Spatial grounding data
++++++++++++++++++++
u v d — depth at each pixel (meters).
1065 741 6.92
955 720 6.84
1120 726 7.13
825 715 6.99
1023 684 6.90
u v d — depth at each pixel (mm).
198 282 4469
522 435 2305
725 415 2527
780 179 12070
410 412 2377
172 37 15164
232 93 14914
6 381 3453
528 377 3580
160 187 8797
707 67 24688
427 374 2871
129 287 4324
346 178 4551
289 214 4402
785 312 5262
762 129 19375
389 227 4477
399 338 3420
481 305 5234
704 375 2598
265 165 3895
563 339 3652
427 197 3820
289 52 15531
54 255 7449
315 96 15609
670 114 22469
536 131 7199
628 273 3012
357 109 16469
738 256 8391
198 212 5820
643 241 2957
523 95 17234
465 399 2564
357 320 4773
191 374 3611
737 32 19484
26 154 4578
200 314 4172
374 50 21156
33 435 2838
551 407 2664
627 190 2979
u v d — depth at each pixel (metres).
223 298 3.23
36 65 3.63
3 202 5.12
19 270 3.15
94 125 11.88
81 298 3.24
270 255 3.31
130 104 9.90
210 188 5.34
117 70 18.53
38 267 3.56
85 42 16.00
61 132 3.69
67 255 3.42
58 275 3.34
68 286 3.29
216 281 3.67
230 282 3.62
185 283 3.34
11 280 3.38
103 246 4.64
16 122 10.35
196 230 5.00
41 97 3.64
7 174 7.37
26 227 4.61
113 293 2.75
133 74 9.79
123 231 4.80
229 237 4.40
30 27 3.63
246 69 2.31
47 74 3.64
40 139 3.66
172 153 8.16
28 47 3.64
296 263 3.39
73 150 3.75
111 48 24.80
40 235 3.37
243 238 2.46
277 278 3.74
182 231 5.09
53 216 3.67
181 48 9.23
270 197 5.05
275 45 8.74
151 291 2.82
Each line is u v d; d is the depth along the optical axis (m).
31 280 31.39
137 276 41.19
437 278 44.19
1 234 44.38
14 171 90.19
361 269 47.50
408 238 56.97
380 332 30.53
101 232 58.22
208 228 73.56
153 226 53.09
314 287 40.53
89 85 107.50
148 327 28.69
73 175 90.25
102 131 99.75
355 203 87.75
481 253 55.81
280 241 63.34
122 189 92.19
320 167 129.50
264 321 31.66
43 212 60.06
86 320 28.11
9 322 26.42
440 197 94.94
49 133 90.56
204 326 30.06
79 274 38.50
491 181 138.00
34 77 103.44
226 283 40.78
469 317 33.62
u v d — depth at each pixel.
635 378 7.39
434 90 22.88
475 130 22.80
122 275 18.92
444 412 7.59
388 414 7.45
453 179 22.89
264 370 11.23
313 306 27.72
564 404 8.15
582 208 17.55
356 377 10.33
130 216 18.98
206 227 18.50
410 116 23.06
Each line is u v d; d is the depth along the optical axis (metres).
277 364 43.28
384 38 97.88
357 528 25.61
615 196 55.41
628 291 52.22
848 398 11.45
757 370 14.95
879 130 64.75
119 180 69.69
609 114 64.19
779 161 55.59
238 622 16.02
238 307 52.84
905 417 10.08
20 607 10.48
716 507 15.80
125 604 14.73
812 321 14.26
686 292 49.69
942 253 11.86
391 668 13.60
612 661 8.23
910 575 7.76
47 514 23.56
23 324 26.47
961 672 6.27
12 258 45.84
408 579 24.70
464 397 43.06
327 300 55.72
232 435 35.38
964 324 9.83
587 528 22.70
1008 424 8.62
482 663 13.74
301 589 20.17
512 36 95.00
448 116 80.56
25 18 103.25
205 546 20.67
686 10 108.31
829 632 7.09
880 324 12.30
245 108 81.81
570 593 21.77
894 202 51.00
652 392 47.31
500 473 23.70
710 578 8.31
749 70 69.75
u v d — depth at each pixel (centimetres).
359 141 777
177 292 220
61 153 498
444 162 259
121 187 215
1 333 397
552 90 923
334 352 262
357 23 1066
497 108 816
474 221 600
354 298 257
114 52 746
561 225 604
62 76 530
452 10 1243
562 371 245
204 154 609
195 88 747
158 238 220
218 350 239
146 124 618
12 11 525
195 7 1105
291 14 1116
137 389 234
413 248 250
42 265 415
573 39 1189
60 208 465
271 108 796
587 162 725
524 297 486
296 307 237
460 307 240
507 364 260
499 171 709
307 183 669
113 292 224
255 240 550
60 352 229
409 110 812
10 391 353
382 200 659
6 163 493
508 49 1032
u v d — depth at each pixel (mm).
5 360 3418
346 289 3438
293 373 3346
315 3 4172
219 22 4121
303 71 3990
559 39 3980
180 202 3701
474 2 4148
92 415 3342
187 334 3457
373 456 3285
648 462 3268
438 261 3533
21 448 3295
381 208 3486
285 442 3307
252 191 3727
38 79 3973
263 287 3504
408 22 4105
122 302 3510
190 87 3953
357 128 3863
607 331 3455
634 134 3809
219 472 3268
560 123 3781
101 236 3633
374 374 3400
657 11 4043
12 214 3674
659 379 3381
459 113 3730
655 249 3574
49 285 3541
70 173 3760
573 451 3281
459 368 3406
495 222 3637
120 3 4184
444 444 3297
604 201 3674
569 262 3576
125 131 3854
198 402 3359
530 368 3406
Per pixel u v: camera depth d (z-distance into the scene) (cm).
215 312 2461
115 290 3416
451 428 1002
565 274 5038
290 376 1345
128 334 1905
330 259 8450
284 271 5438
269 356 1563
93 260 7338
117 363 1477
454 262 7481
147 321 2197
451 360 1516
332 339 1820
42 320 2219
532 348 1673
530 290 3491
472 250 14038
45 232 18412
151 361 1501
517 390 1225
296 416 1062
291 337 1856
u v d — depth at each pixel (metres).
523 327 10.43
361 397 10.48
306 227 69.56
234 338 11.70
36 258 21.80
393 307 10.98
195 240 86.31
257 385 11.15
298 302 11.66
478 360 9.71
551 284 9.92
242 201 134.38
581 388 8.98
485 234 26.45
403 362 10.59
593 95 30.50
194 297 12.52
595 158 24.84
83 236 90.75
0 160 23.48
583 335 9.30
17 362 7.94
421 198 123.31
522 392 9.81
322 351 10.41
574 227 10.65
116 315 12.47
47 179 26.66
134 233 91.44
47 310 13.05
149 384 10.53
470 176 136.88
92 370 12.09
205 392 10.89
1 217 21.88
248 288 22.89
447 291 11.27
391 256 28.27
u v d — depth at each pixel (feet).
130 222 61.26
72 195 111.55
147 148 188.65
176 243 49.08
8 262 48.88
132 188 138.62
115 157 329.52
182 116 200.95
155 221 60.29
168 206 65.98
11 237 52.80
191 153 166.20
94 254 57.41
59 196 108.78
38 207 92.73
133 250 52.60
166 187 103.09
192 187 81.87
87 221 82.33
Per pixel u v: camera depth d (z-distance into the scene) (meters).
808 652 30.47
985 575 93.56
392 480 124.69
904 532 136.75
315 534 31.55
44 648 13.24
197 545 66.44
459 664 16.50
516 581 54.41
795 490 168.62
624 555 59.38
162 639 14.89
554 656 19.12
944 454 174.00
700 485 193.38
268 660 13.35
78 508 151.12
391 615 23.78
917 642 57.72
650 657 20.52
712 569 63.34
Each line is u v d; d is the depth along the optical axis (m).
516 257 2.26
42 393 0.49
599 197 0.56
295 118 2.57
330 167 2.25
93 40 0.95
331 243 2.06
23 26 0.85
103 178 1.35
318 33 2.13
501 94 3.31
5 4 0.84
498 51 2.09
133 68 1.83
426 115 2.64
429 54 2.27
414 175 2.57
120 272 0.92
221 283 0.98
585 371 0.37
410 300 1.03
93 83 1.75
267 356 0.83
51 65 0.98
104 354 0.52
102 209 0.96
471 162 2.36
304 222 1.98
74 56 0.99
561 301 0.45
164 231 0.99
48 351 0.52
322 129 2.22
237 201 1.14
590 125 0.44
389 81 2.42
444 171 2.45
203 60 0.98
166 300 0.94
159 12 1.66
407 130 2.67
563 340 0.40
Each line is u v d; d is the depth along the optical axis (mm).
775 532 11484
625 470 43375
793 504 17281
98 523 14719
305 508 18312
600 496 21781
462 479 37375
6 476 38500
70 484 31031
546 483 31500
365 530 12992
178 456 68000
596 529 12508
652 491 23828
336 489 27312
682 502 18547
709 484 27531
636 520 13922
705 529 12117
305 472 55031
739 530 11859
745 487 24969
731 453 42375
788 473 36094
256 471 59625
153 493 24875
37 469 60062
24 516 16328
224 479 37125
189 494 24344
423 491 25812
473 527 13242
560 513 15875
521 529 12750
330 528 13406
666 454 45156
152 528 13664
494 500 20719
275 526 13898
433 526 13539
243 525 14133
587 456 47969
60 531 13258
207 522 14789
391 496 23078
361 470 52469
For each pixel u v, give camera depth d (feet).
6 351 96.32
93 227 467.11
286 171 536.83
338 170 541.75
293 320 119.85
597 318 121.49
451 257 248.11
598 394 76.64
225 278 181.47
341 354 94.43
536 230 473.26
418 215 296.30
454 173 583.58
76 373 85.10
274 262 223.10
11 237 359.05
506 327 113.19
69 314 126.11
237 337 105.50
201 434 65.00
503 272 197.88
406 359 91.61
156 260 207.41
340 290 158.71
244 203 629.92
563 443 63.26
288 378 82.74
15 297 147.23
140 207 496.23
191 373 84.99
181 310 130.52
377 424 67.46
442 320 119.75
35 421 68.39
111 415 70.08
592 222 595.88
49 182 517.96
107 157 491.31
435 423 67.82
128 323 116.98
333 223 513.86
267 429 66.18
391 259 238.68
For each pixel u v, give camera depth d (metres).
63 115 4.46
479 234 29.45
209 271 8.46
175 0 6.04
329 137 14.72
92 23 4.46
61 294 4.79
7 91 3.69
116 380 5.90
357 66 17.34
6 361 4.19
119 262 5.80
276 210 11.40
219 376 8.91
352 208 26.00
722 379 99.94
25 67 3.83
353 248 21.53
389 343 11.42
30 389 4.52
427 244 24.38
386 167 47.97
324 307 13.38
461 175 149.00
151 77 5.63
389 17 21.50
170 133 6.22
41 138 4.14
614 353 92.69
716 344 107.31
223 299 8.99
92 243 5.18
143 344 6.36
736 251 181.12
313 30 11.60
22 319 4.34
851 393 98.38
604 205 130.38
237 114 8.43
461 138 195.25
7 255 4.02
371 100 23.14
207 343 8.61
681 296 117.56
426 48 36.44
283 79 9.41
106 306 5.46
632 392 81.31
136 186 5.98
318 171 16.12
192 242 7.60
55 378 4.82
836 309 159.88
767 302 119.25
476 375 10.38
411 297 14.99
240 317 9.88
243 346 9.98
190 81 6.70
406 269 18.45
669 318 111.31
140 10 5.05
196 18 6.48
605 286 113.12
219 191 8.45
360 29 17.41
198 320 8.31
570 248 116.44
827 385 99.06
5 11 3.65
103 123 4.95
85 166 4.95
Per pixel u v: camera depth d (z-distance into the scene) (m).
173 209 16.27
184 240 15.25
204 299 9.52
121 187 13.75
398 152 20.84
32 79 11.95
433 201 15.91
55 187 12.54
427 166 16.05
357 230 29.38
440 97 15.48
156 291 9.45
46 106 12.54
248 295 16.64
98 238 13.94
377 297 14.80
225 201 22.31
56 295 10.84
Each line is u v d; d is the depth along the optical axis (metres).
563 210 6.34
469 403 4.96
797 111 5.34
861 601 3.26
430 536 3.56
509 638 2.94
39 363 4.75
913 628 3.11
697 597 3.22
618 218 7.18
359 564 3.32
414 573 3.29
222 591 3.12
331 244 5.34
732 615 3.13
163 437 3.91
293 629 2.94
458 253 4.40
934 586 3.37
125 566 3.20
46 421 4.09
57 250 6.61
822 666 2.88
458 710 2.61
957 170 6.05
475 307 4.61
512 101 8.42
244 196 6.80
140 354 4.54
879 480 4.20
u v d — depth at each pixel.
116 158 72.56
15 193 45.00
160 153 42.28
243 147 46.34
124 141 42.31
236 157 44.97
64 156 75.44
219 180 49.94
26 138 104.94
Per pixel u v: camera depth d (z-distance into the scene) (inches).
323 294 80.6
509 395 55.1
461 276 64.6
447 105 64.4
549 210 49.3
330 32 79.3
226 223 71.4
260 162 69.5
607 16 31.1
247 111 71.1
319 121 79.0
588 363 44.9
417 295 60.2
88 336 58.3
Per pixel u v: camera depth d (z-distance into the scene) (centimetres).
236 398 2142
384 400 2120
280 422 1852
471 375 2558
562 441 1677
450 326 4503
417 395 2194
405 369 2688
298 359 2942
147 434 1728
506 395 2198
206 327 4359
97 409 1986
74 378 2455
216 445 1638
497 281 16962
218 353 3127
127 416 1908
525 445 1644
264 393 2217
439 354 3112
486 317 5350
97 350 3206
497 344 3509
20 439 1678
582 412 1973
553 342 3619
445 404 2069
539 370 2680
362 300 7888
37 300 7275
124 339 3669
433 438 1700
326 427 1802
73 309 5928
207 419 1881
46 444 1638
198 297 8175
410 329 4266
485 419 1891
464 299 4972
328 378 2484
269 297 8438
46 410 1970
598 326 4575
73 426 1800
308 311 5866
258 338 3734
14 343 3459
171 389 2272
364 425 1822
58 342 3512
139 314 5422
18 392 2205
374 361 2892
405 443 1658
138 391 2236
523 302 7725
++++++++++++++++++++
» **THE PROBLEM**: In the data above, which lines lie between the line with "904 532 136.75" and the line with "731 453 42375", inclusive? Print those lines exactly and nothing else.

» **WRITTEN SOLUTION**:
904 532 136.75
315 534 31.55
44 648 13.24
197 545 66.44
459 664 16.50
516 581 54.41
795 490 168.62
624 555 59.38
162 639 14.89
554 656 19.12
944 454 174.00
700 485 193.38
268 660 13.35
78 508 151.12
391 615 23.78
917 642 57.72
650 657 20.52
712 569 63.34
Each line is u v d; d is the depth along the optical axis (m).
516 257 2.26
42 393 0.49
599 197 0.56
295 118 2.57
330 167 2.25
93 40 0.95
331 243 2.06
23 26 0.85
103 178 1.35
318 33 2.13
501 94 3.31
5 4 0.84
498 51 2.09
133 68 1.83
426 115 2.64
429 54 2.27
414 175 2.57
120 272 0.92
221 283 0.98
585 371 0.37
410 300 1.03
93 83 1.75
267 356 0.83
51 65 0.98
104 354 0.52
102 209 0.96
471 162 2.36
304 222 1.98
74 56 0.99
561 301 0.45
164 231 0.99
48 351 0.52
322 129 2.22
237 201 1.14
590 125 0.44
389 81 2.42
444 171 2.45
203 60 0.98
166 300 0.94
159 12 1.66
407 130 2.67
563 340 0.40
Each line is u v d; d is the depth along the optical axis (mm).
775 532 11484
625 470 43375
793 504 17281
98 523 14719
305 508 18312
600 496 21781
462 479 37375
6 476 38500
70 484 31031
546 483 31500
365 530 12992
178 456 68000
596 529 12508
652 491 23828
336 489 27312
682 502 18547
709 484 27531
636 520 13922
705 529 12117
305 472 55031
739 530 11859
745 487 24969
731 453 42375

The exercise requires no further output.